── RECORDS SHOWN ──

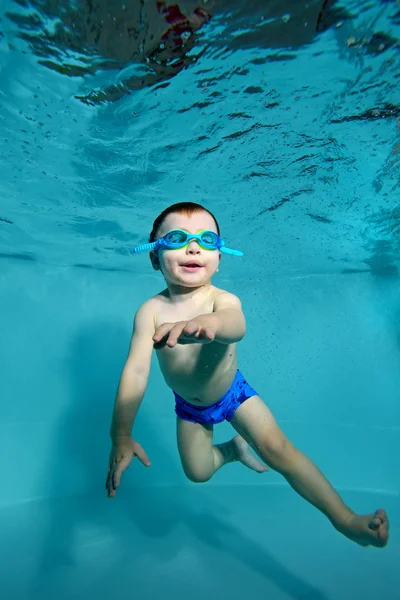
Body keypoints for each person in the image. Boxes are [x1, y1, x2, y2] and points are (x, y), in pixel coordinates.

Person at [106, 201, 389, 548]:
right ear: (154, 257)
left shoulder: (221, 300)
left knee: (278, 449)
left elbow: (236, 325)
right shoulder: (150, 311)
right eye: (178, 238)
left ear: (219, 258)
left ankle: (346, 520)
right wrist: (121, 435)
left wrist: (207, 324)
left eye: (207, 240)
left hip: (233, 395)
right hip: (189, 407)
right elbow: (135, 372)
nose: (193, 247)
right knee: (197, 473)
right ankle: (233, 451)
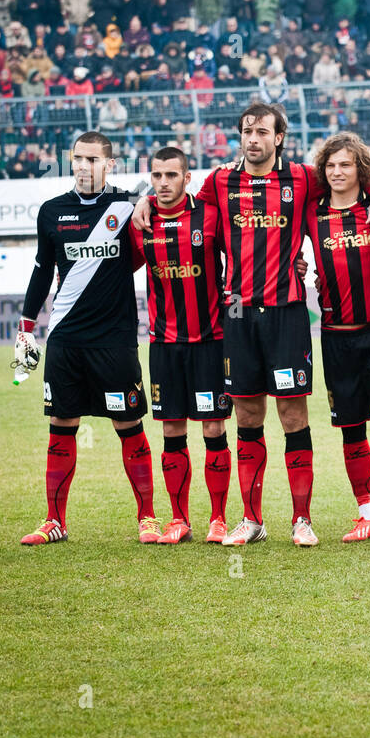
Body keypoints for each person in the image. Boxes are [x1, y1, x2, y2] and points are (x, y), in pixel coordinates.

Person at [131, 104, 370, 546]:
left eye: (262, 131)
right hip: (237, 314)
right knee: (248, 416)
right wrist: (143, 198)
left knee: (292, 414)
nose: (252, 138)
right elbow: (173, 194)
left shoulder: (304, 178)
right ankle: (252, 520)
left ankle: (301, 521)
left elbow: (345, 172)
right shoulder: (218, 181)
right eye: (246, 131)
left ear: (278, 138)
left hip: (288, 314)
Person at [14, 132, 155, 545]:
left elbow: (162, 208)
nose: (82, 166)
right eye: (77, 158)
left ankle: (147, 517)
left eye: (93, 159)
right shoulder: (51, 211)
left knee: (128, 423)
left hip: (114, 340)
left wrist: (144, 198)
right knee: (61, 424)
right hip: (65, 339)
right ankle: (54, 521)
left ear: (109, 164)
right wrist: (25, 327)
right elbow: (42, 270)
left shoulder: (129, 205)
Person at [308, 132, 370, 543]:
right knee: (351, 427)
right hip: (335, 338)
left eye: (346, 165)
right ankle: (366, 514)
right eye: (331, 165)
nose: (337, 171)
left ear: (360, 169)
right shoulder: (311, 213)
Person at [129, 146, 233, 544]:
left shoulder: (209, 215)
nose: (163, 183)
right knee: (171, 430)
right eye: (156, 176)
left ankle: (219, 518)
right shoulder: (141, 221)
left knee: (213, 428)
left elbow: (243, 252)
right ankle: (178, 518)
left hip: (209, 341)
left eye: (171, 175)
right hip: (163, 344)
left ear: (187, 178)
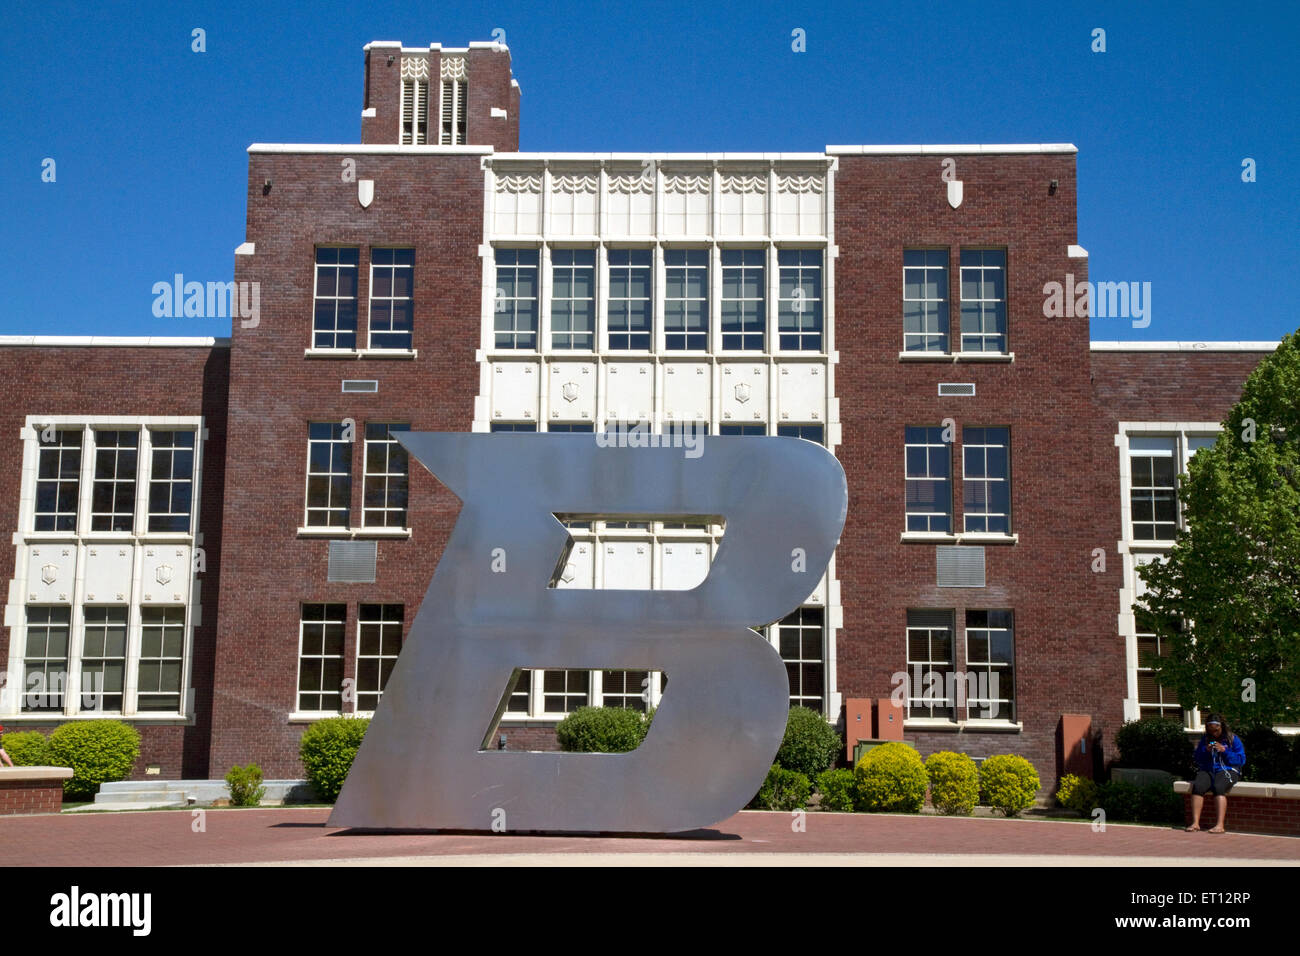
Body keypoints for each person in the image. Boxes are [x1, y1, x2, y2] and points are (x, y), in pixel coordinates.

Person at [1186, 714, 1245, 833]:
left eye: (1216, 730)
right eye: (1211, 730)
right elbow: (1197, 759)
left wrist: (1225, 751)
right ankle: (1195, 823)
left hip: (1228, 770)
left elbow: (1241, 760)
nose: (1214, 733)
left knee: (1219, 787)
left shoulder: (1232, 739)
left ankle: (1220, 825)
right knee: (1198, 786)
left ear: (1221, 727)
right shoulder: (1205, 739)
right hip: (1209, 769)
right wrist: (1206, 751)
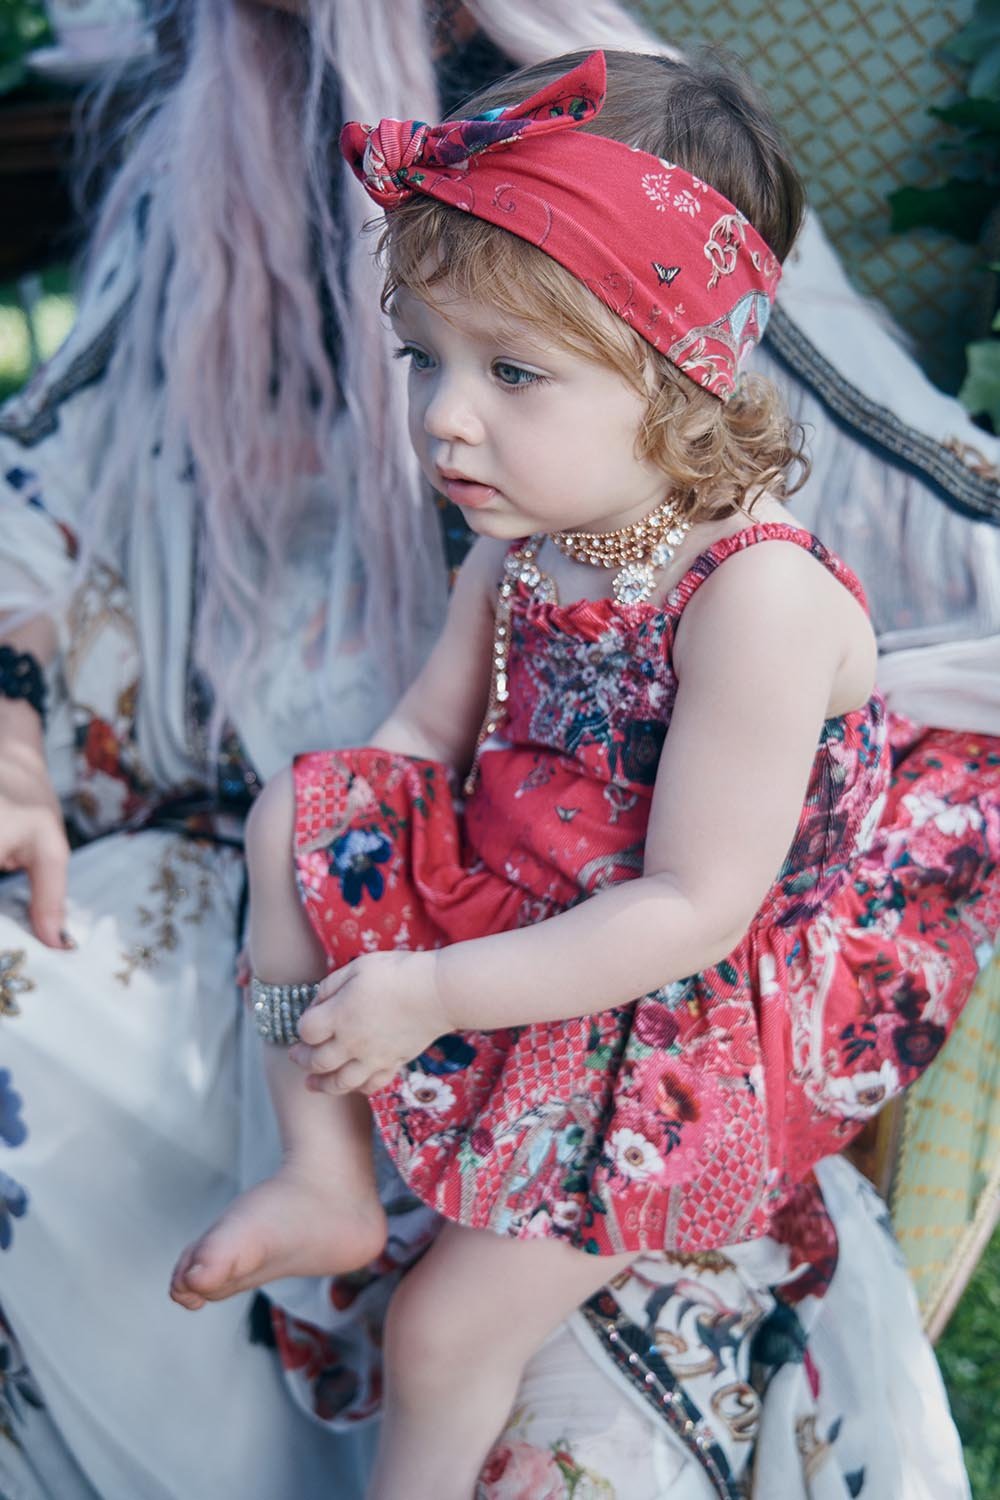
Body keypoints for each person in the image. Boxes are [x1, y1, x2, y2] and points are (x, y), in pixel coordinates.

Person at [164, 48, 1000, 1499]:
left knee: (443, 1332)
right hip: (530, 887)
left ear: (682, 368)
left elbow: (690, 907)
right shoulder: (528, 536)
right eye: (428, 354)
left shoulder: (757, 602)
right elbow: (430, 733)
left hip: (674, 1003)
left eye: (512, 372)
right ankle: (326, 1175)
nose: (443, 416)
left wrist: (428, 990)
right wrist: (358, 845)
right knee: (292, 808)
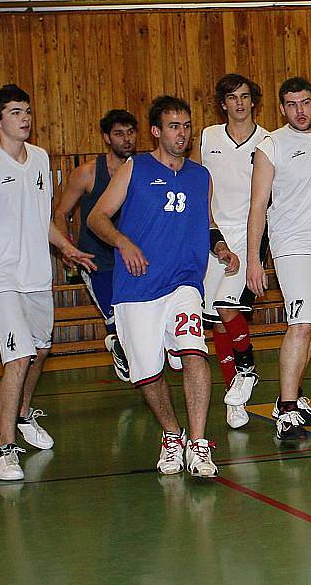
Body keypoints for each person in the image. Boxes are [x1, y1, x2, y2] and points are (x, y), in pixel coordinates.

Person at [88, 95, 238, 477]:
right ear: (156, 131)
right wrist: (123, 242)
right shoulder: (135, 168)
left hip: (183, 282)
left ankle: (200, 444)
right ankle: (173, 435)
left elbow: (205, 223)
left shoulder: (199, 175)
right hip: (136, 287)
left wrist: (220, 246)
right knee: (148, 372)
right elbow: (97, 218)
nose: (182, 134)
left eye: (187, 126)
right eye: (174, 126)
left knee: (193, 351)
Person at [0, 84, 95, 480]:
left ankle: (21, 414)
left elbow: (41, 221)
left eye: (28, 111)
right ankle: (5, 450)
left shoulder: (39, 159)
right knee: (17, 356)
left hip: (35, 275)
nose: (25, 118)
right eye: (15, 112)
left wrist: (67, 248)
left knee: (38, 351)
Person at [247, 77, 311, 440]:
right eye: (291, 104)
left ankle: (296, 397)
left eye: (305, 102)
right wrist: (255, 259)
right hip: (293, 246)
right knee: (300, 324)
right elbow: (257, 206)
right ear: (282, 108)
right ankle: (285, 410)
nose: (299, 110)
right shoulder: (270, 145)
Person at [190, 74, 269, 430]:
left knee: (227, 307)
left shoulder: (268, 140)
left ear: (254, 101)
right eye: (232, 97)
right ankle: (233, 397)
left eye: (245, 96)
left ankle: (247, 369)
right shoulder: (208, 137)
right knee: (217, 322)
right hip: (214, 235)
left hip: (252, 233)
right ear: (222, 103)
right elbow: (193, 182)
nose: (239, 103)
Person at [53, 109, 138, 382]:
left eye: (130, 132)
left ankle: (127, 347)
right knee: (114, 319)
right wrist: (68, 249)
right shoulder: (88, 173)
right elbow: (60, 213)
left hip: (131, 255)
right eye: (118, 134)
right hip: (96, 258)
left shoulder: (142, 169)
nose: (126, 139)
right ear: (106, 138)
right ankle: (116, 343)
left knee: (135, 317)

───

EXERCISE BRIEF>
Output every entry exactly, leaving out pictures.

YOUR RESPONSE>
Body keypoints for each person in the image. Boxes are [x1, y1, x2, y2] and points are (x, y), in pixel coordinates.

Person at [106, 201, 389, 548]:
right ear: (154, 257)
left shoulder: (221, 300)
left knee: (278, 449)
left elbow: (236, 325)
right shoulder: (150, 311)
right eye: (178, 238)
left ear: (219, 258)
left ankle: (346, 520)
right wrist: (121, 435)
left wrist: (207, 324)
left eye: (207, 240)
left hip: (233, 395)
right hip: (189, 407)
right elbow: (135, 372)
nose: (193, 247)
right knee: (197, 473)
right ankle: (233, 451)
Body keypoints for each person in the image. Boxes are [x1, y1, x2, y2] and points are (x, y), in pixel coordinates.

Person at [131, 104, 370, 546]:
left eye: (262, 131)
right hip: (237, 314)
right knee: (248, 416)
right wrist: (143, 198)
left knee: (292, 414)
nose: (252, 138)
right elbow: (173, 194)
left shoulder: (304, 178)
right ankle: (252, 520)
left ankle: (301, 521)
left elbow: (345, 172)
right shoulder: (218, 181)
right eye: (246, 131)
left ear: (278, 138)
left hip: (288, 314)
Person at [14, 132, 155, 545]:
left elbow: (162, 208)
nose: (82, 166)
right eye: (77, 158)
left ankle: (147, 517)
left eye: (93, 159)
right shoulder: (51, 211)
left knee: (128, 423)
left hip: (114, 340)
left wrist: (144, 198)
right knee: (61, 424)
right hip: (65, 339)
right ankle: (54, 521)
left ear: (109, 164)
right wrist: (25, 327)
right elbow: (42, 270)
left shoulder: (129, 205)
Person at [308, 132, 370, 543]:
right knee: (351, 427)
right hip: (335, 338)
left eye: (346, 165)
right ankle: (366, 514)
right eye: (331, 165)
nose: (337, 171)
left ear: (360, 169)
right shoulder: (311, 213)
Person at [129, 146, 233, 544]:
left shoulder: (209, 215)
nose: (163, 183)
right knee: (171, 430)
right eye: (156, 176)
left ankle: (219, 518)
right shoulder: (141, 221)
left knee: (213, 428)
left elbow: (243, 252)
right ankle: (178, 518)
left hip: (209, 341)
left eye: (171, 175)
right hip: (163, 344)
left ear: (187, 178)
Body keypoints for each person in the image. Boxes are [x1, y1, x2, y2] and points are (x, y), in pixel coordinates.

Person at [1186, 714, 1245, 833]:
left eye: (1216, 730)
right eye: (1211, 730)
right elbow: (1197, 759)
left wrist: (1225, 751)
right ankle: (1195, 823)
left hip: (1228, 770)
left elbow: (1241, 760)
nose: (1214, 733)
left knee: (1219, 787)
left shoulder: (1232, 739)
left ankle: (1220, 825)
right knee: (1198, 786)
left ear: (1221, 727)
right shoulder: (1205, 739)
right hip: (1209, 769)
right wrist: (1206, 751)
Body keypoints for each person in the image. Boxes are [x1, y1, x2, y2] and points are (x, y), in pixel coordinates.

Person at [164, 48, 1000, 1499]:
left knee: (443, 1332)
right hip: (530, 887)
left ear: (682, 368)
left elbow: (690, 907)
right shoulder: (528, 536)
right eye: (428, 354)
left shoulder: (757, 602)
right elbow: (430, 733)
left hip: (674, 1003)
left eye: (512, 372)
right ankle: (326, 1175)
nose: (443, 416)
left wrist: (428, 990)
right wrist: (358, 845)
right knee: (292, 808)
Body keypoints for each person in the image. Boxes are [x1, y1, x2, y2] and points are (x, y), in pixel coordinates.

Person at [88, 95, 238, 477]:
right ear: (156, 131)
right wrist: (123, 242)
right shoulder: (135, 168)
left hip: (183, 282)
left ankle: (200, 444)
right ankle: (173, 435)
left elbow: (205, 223)
left shoulder: (199, 175)
right hip: (136, 287)
left wrist: (220, 246)
right knee: (148, 372)
right elbow: (97, 218)
nose: (182, 134)
left eye: (187, 126)
right eye: (174, 126)
left knee: (193, 351)
Person at [0, 84, 95, 480]:
left ankle: (21, 414)
left elbow: (41, 221)
left eye: (28, 111)
right ankle: (5, 450)
left shoulder: (39, 159)
right knee: (17, 356)
left hip: (35, 275)
nose: (25, 118)
right eye: (15, 112)
left wrist: (67, 248)
left knee: (38, 351)
Person at [247, 77, 311, 440]:
right eye: (291, 104)
left ankle: (296, 397)
left eye: (305, 102)
right wrist: (255, 259)
right hip: (293, 246)
right knee: (300, 324)
right elbow: (257, 206)
right ear: (282, 108)
right ankle: (285, 410)
nose: (299, 110)
right shoulder: (270, 145)
Person at [190, 74, 269, 430]:
left knee: (227, 307)
left shoulder: (268, 140)
left ear: (254, 101)
right eye: (232, 97)
right ankle: (233, 397)
left eye: (245, 96)
left ankle: (247, 369)
right shoulder: (208, 137)
right knee: (217, 322)
right hip: (214, 235)
left hip: (252, 233)
right ear: (222, 103)
right elbow: (193, 182)
nose: (239, 103)
Person at [53, 109, 138, 382]:
left eye: (130, 132)
left ankle: (127, 347)
right knee: (114, 319)
right wrist: (68, 249)
right shoulder: (88, 173)
right elbow: (60, 213)
left hip: (131, 255)
right eye: (118, 134)
right hip: (96, 258)
left shoulder: (142, 169)
nose: (126, 139)
right ear: (106, 138)
right ankle: (116, 343)
left knee: (135, 317)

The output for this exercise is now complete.